Il est plus simple pourtant et plus exact de penser, avec la critique allemande, que les siècles préoccupés avant tout de morale, tels que, chez les anciens, le siècle d’Épicure et de Zenon, de nos jours, le siècle de « Aufklärung, se désintéressent de la science proprement dite, et l’abordent le plus souvent, soit avec indifférence, soit avec des intentions préconçues. Épicure lui-même est comme le modèle de ces philosophes qui, ou dédaignent la science, ou ne la font servir qu’à leurs desseins. Bayle[4] qui, et pour cause, a si bien compris Épicure, n’avait pas d’illusion sur la physique, ni sur la logique épicuriennes ; il sentait que, pour un esprit avide uniquement de paix, de calme, de sérénité morale, cette science seule est la bonne et la vraie, qui le met en possession du contentement espéré.

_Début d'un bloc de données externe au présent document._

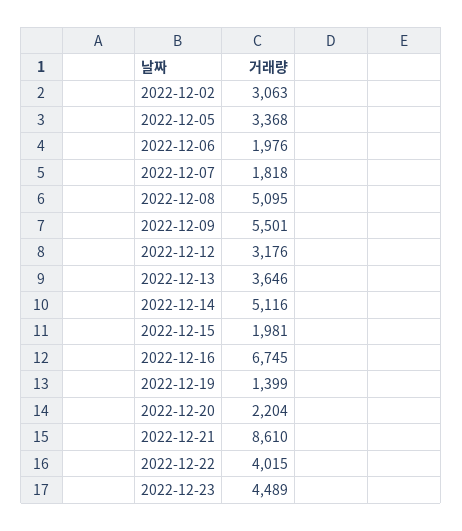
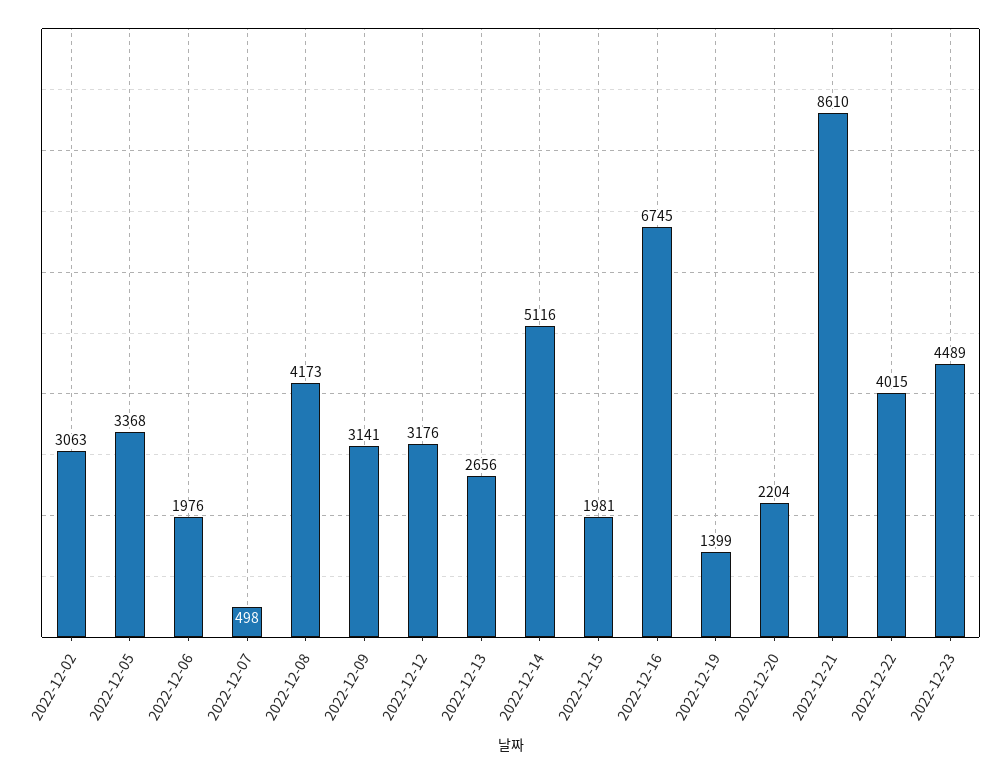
2022-12-07: 1818 -> 498
2022-12-08: 5095 -> 4173
2022-12-09: 5501 -> 3141
2022-12-13: 3646 -> 2656

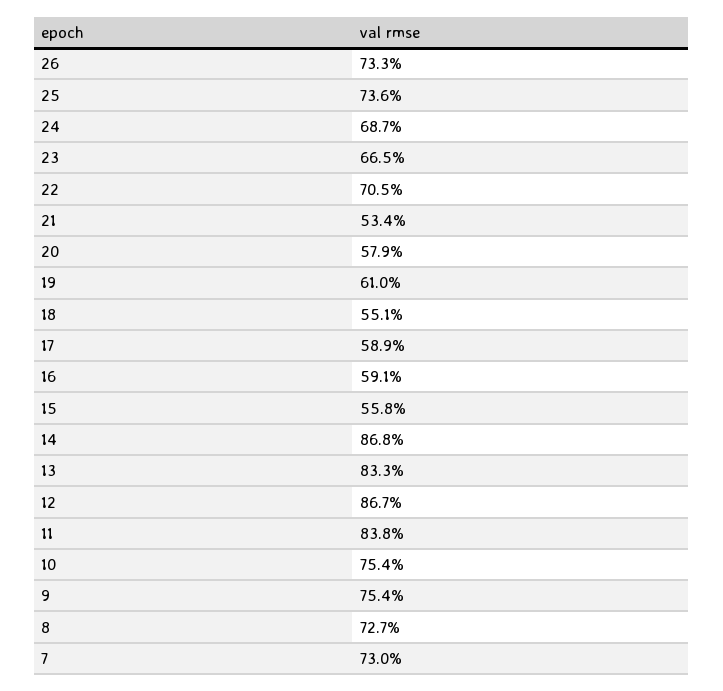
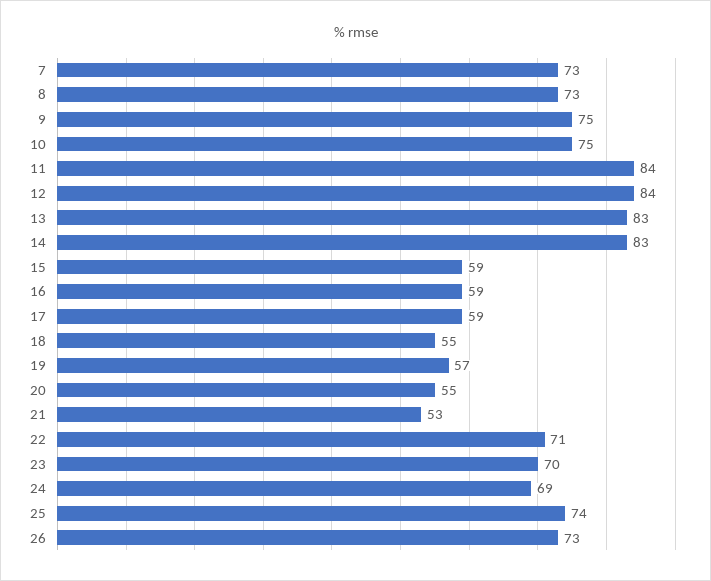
23: 66.5 -> 70
20: 57.9 -> 55
19: 61 -> 57
15: 55.8 -> 59
14: 86.8 -> 83
12: 86.7 -> 84

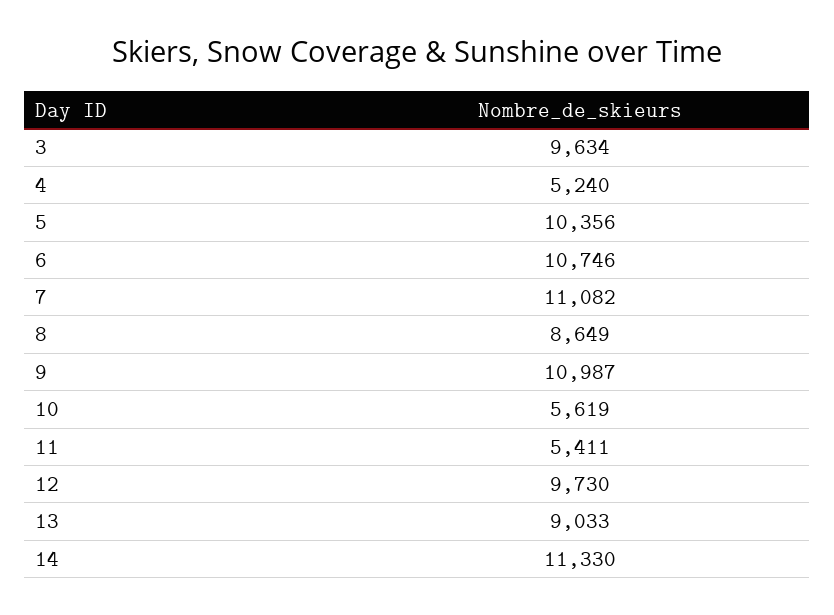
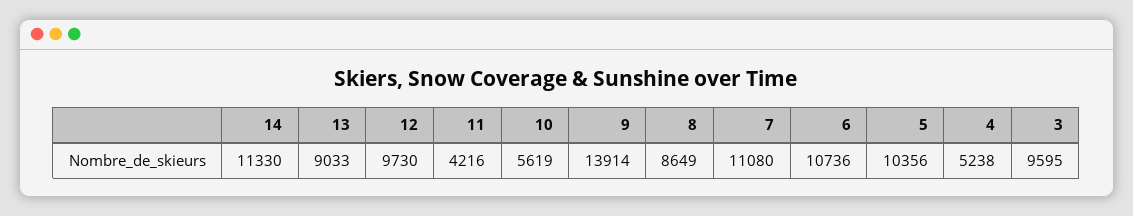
3: 9634 -> 9595
4: 5240 -> 5238
6: 10746 -> 10736
7: 11082 -> 11080
9: 10987 -> 13914
11: 5411 -> 4216

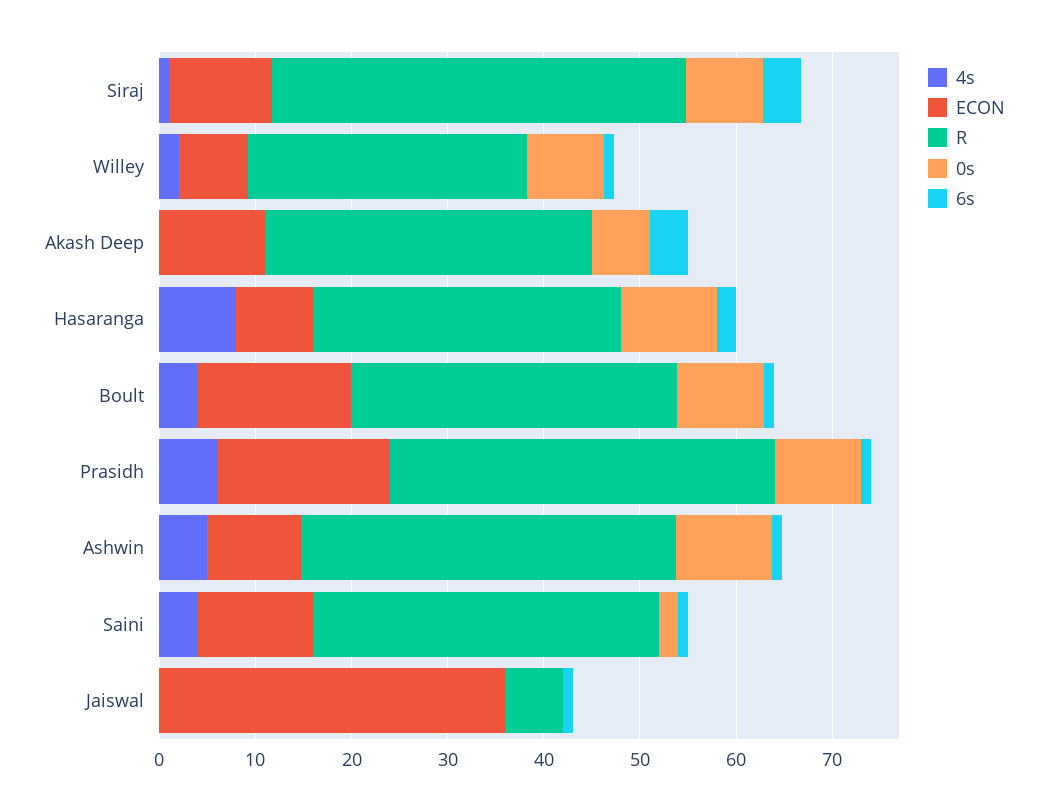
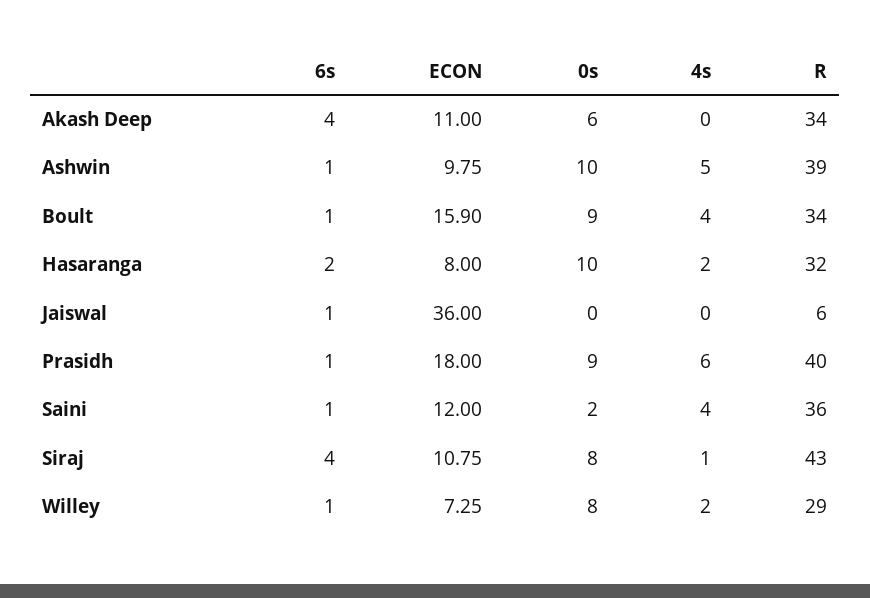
4s, Hasaranga: 8 -> 2

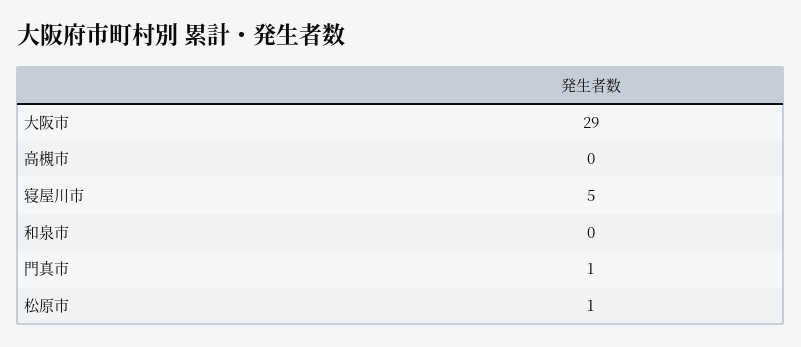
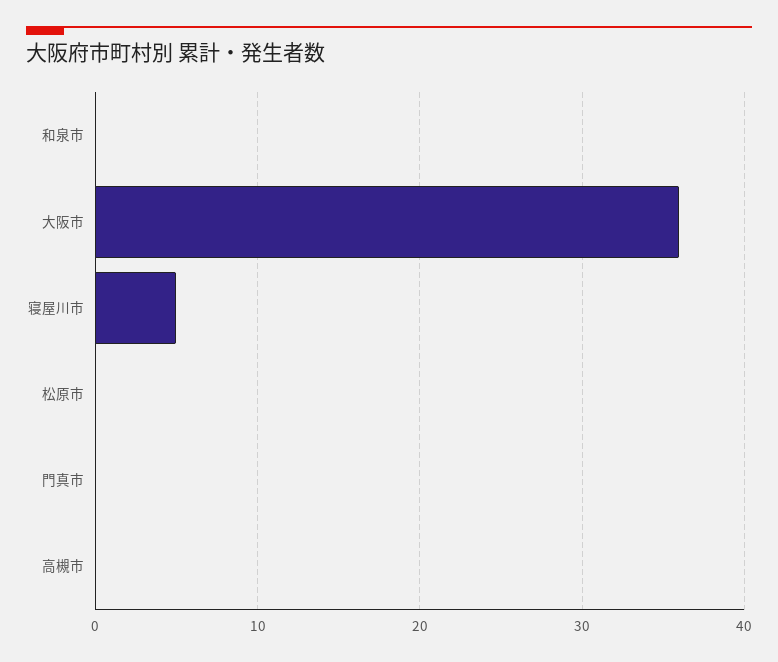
大阪市: 29 -> 36
門真市: 1 -> 0
松原市: 1 -> 0

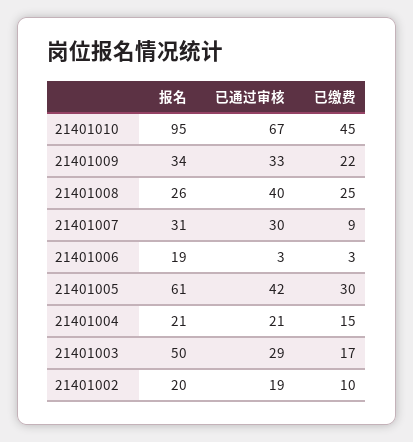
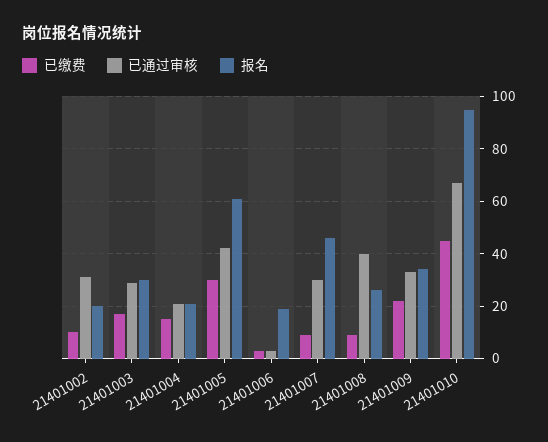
已缴费, 21401008: 25 -> 10
报名, 21401007: 31 -> 45
报名, 21401003: 50 -> 30
已通过审核, 21401002: 19 -> 30

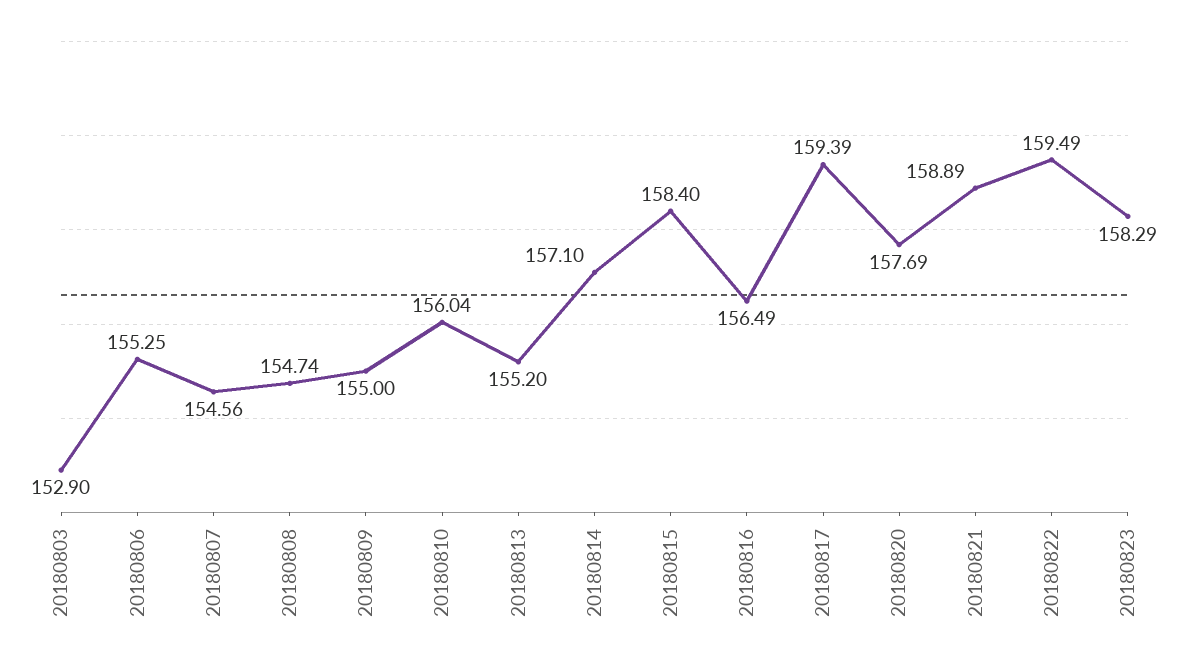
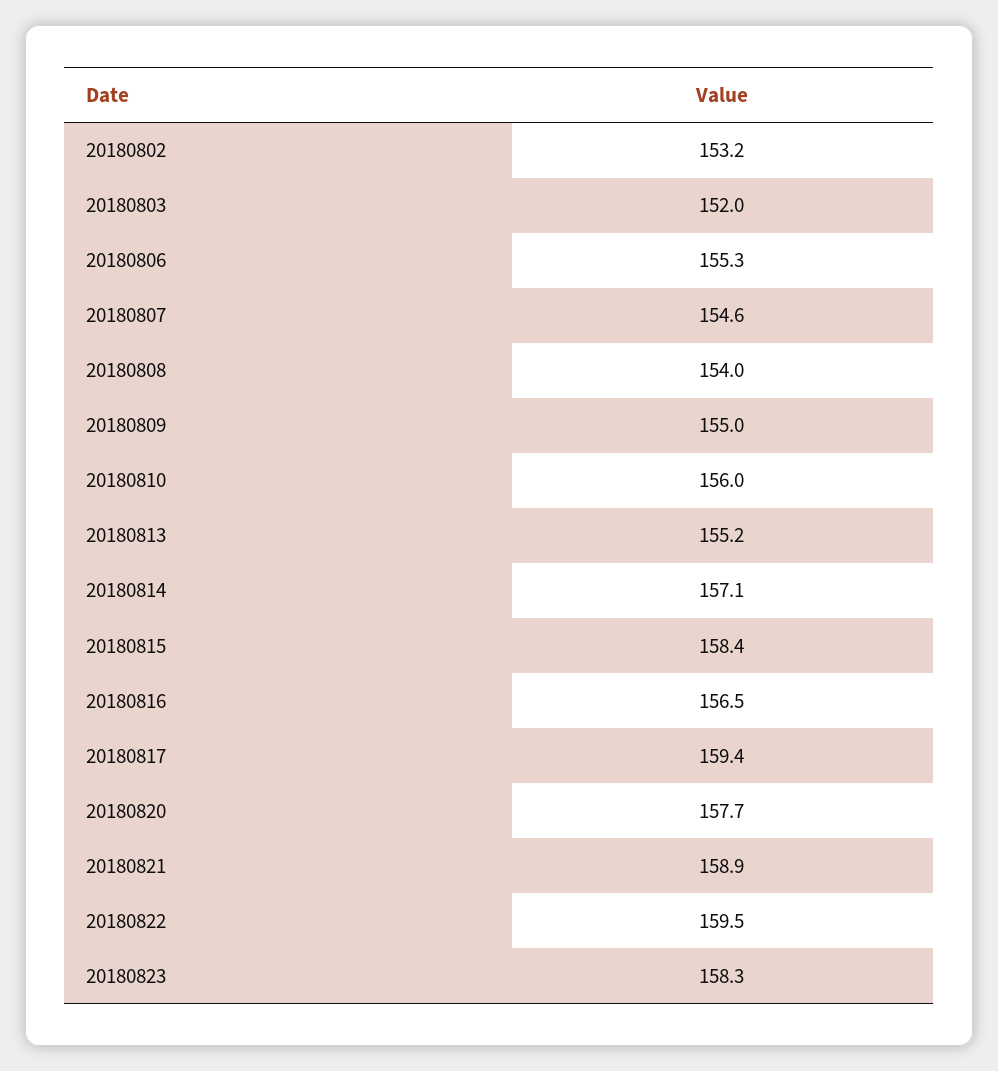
20180803: 152.9 -> 152
20180808: 154.74 -> 154
20180802: none -> 153.2

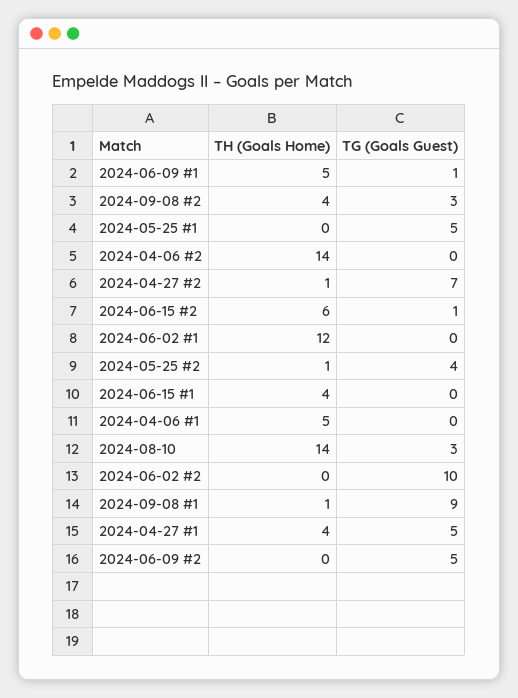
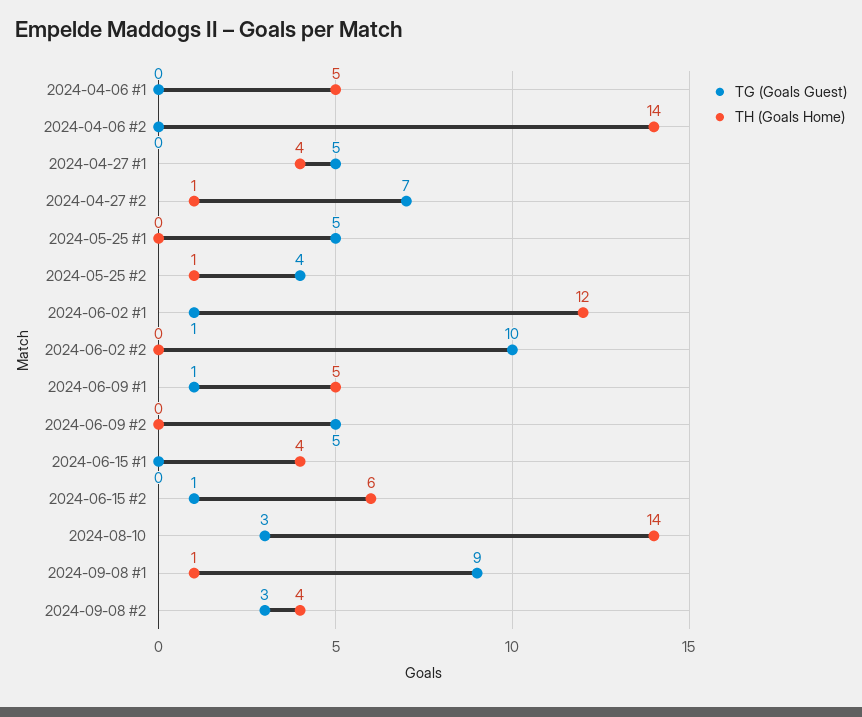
TG (Goals Guest), 2024-06-02 #1: 0 -> 1

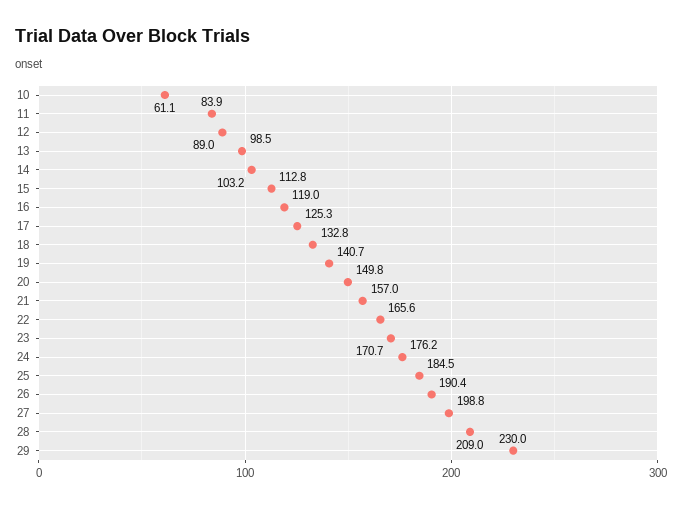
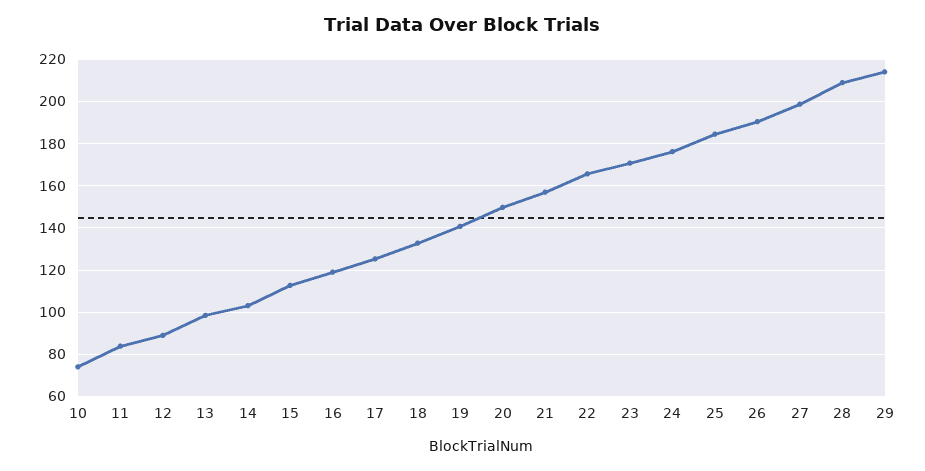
10: 61.1 -> 75
29: 230 -> 215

Qu’importe telle ou telle doctrine, telle ou telle vérité, pourvu que la tranquillité du cœur et de l’âme soit solidement assise ! Voltaire certes n’a pas tout à fait l’idéal d’Épicure : le renoncement, le quiétisme presque monastique de l’école n’étaient pas pour lui plaire. Il ne rêve, au contraire, que lutte, action, énergie, il répète avec Vauvenargues que la vie est un combat. Mais, s’il a d’autres ambitions morales, du moins s’accorde-t-il avec Épicure

  1. Voir la poésie intitulée : les Systèmes.
  2. Lire le petit traité : « Il faut prendre parti, ou le principe d’action. »
  3. Il y a dans cette théologie morale, comme l’esquisse de la philosophie de Schelling.
  4. Dictionnaire critique, article : Épicure.